Bootstrapping a Partition

Partition Deployment

Gardener with metal-stack

If you want to deploy metal-stack as a cloud provider for Gardener, you should follow the regular Gardener installation instructions and setup a Gardener cluster first. You can find installation instructions in their docs. metal-stack is an out-of-tree provider and therefore you will not find example files for metal-stack resources in the Gardener repositories. The following list describes the resources and components that you need to deploy into the Gardener cluster in order to make Gardener work with metal-stack:

Warning

The following list assumes you have Gardener installed in a Kubernetes cluster and that you have a basic understanding of how Gardener works. If you need further help with the following steps, you can also come and ask in our Slack channel.
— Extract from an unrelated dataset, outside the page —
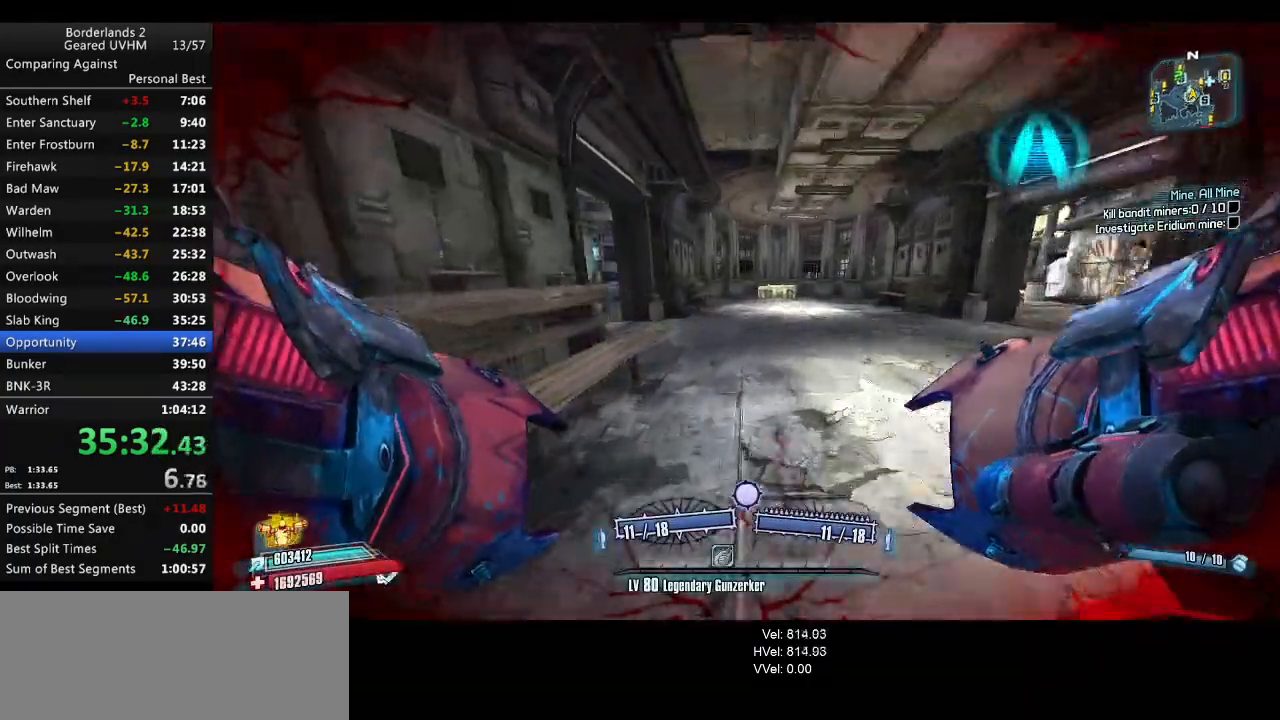
{"keys": ["shift", "w"], "mouse": [], "events": []}
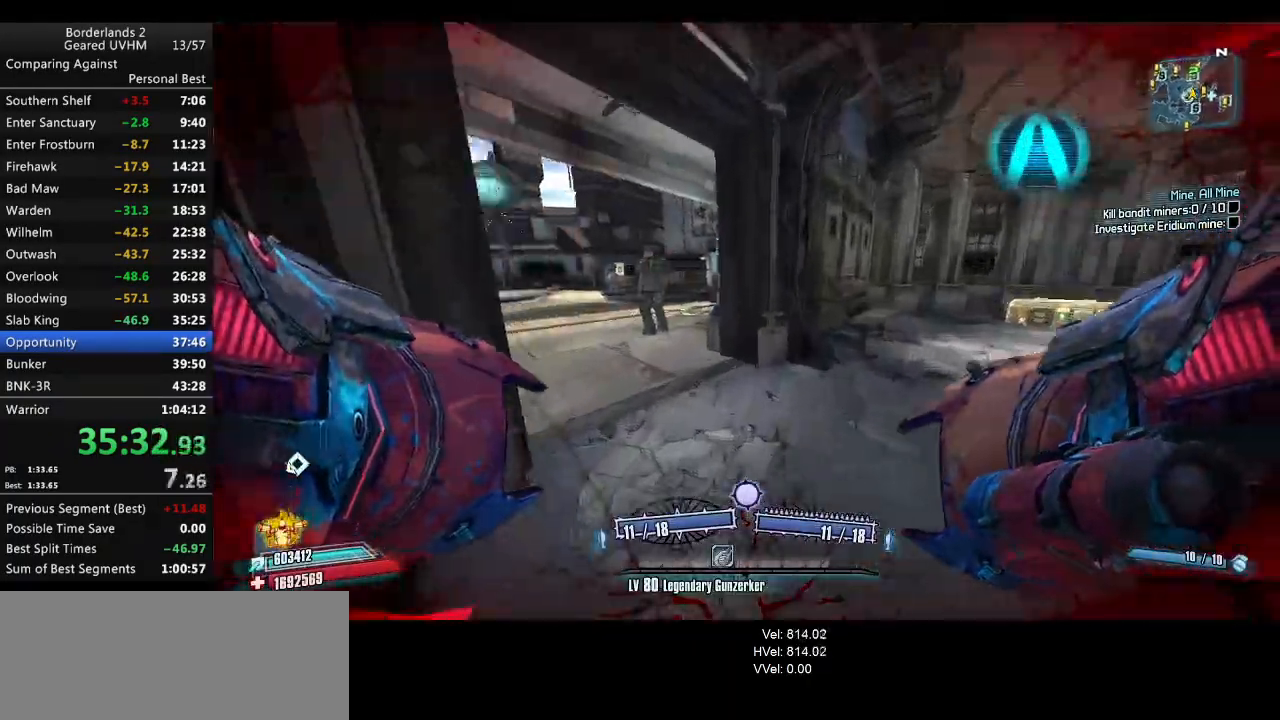
{"keys": ["shift", "w"], "mouse": [], "events": [[350, "a", "down"], [467, "a", "up"]]}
  1. Deploy the validator from the gardener-extension-provider-metal repository to your cluster via Helm
  2. Add a cloud profile called metal containing all your machine images, machine types and regions (region names can be chosen freely, the zone names need to match your partition names) together with our metal-stack-specific provider config as defined here
  3. Register the gardener-extension-provider-metal controller by deploying the controller-registration into your Gardener cluster, parametrize the embedded chart in the controller registration's values section if necessary (this is the corresponding values file)
  4. metal-stack does not provide an own backup storage infrastructure for now. If you want to enable ETCD backups (which you should do because metal-stack also does not have persistent storage out of the box, which makes these backups even more valuable), you should deploy an extension-provider of another cloud provider and configure it to only reconcile the backup buckets (you can reference this backup infrastructure used for the metal shoot in the shoot spec)
  5. Register the os-extension-provider-metal controller by deploying the controller-registration into your Gardener cluster, this controller can transform the operating system configuration from Gardener into Ingition user data
  6. You need to use the Gardener's networking-calico controller for setting up shoot CNI, you will have to put specific provider configuration into the shoot spec to make it work with metal-stack:
         networking:
           type: calico
           # we can peer with the frr within 10.244.0.0/16, which we do with the metallb
           # the networks for the shoot need to be disjunct with the networks of the seed, otherwise the VPN connection will not work properly
           # the seeds are typically deployed with podCIDR 10.244.128.0/18 and serviceCIDR 10.244.192.0/18
           # the shoots are typically deployed with podCIDR 10.244.0.0/18 and serviceCIDR 10.244.64.0/18
           pods: 10.244.0.0/18
           services: 10.244.64.0/18
           providerConfig:
             apiVersion: calico.networking.extensions.gardener.cloud/v1alpha1
             kind: NetworkConfig
             backend: vxlan
             ipv4:
               pool: vxlan
               mode: Always
               autoDetectionMethod: interface=lo
             typha:
               enabled: false
  7. For your seed cluster you will need to provide the provider secret for metal-stack containing the key metalAPIHMac, which is the API HMAC to grant editor access to the metal-api
  8. Checkout our current provider configuration for infratructure and control-plane before deploying your shoot
Tip

We are officially supported by Gardener dashboard. The dashboard can also help you setting up some of the resources mentioned above.